# [About this exercise]
Please copy the last part of the entries exactly: the line that has "Presented here are" and every line up to and including the end, nothing more.
○ ○ ○ ○ ○
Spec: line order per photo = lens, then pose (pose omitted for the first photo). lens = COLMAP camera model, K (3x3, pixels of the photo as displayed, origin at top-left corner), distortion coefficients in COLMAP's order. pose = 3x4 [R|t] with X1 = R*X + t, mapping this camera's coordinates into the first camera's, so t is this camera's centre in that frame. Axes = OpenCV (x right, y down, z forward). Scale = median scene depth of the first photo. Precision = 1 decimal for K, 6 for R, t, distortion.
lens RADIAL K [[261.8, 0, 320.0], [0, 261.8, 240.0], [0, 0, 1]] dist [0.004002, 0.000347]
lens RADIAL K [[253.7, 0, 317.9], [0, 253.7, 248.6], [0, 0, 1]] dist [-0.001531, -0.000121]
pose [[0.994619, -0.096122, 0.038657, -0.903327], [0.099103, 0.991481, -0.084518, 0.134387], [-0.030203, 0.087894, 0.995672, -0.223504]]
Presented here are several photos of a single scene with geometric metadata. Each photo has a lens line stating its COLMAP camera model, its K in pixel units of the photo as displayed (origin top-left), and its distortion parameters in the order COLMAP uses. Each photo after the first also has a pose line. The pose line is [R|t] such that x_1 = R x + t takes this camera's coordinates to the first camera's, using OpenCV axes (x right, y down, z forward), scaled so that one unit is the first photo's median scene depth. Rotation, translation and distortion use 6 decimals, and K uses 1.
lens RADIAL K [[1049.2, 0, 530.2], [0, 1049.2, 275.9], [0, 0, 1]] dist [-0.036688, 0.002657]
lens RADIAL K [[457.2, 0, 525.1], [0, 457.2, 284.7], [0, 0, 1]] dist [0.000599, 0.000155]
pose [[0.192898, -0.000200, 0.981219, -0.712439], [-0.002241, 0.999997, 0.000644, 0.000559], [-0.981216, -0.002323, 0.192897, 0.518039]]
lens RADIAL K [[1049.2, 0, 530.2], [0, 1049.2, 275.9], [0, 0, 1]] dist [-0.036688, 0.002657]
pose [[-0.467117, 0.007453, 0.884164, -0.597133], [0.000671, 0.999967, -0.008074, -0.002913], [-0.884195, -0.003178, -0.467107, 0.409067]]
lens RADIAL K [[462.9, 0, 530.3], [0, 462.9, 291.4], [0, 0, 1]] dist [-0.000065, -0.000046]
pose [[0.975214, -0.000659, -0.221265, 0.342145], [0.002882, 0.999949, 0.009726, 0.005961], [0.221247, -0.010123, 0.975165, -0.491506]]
○ ○ ○ ○ ○
# [Reply]
Presented here are several photos of a single scene with geometric metadata. Each photo has a lens line stating its COLMAP camera model, its K in pixel units of the photo as displayed (origin top-left), and its distortion parameters in the order COLMAP uses. Each photo after the first also has a pose line. The pose line is [R|t] such that x_1 = R x + t takes this camera's coordinates to the first camera's, using OpenCV axes (x right, y down, z forward), scaled so that one unit is the first photo's median scene depth. Rotation, translation and distortion use 6 decimals, and K uses 1.
lens RADIAL K [[1049.2, 0, 530.2], [0, 1049.2, 275.9], [0, 0, 1]] dist [-0.036688, 0.002657]
lens RADIAL K [[457.2, 0, 525.1], [0, 457.2, 284.7], [0, 0, 1]] dist [0.000599, 0.000155]
pose [[0.192898, -0.000200, 0.981219, -0.712439], [-0.002241, 0.999997, 0.000644, 0.000559], [-0.981216, -0.002323, 0.192897, 0.518039]]
lens RADIAL K [[1049.2, 0, 530.2], [0, 1049.2, 275.9], [0, 0, 1]] dist [-0.036688, 0.002657]
pose [[-0.467117, 0.007453, 0.884164, -0.597133], [0.000671, 0.999967, -0.008074, -0.002913], [-0.884195, -0.003178, -0.467107, 0.409067]]
lens RADIAL K [[462.9, 0, 530.3], [0, 462.9, 291.4], [0, 0, 1]] dist [-0.000065, -0.000046]
pose [[0.975214, -0.000659, -0.221265, 0.342145], [0.002882, 0.999949, 0.009726, 0.005961], [0.221247, -0.010123, 0.975165, -0.491506]]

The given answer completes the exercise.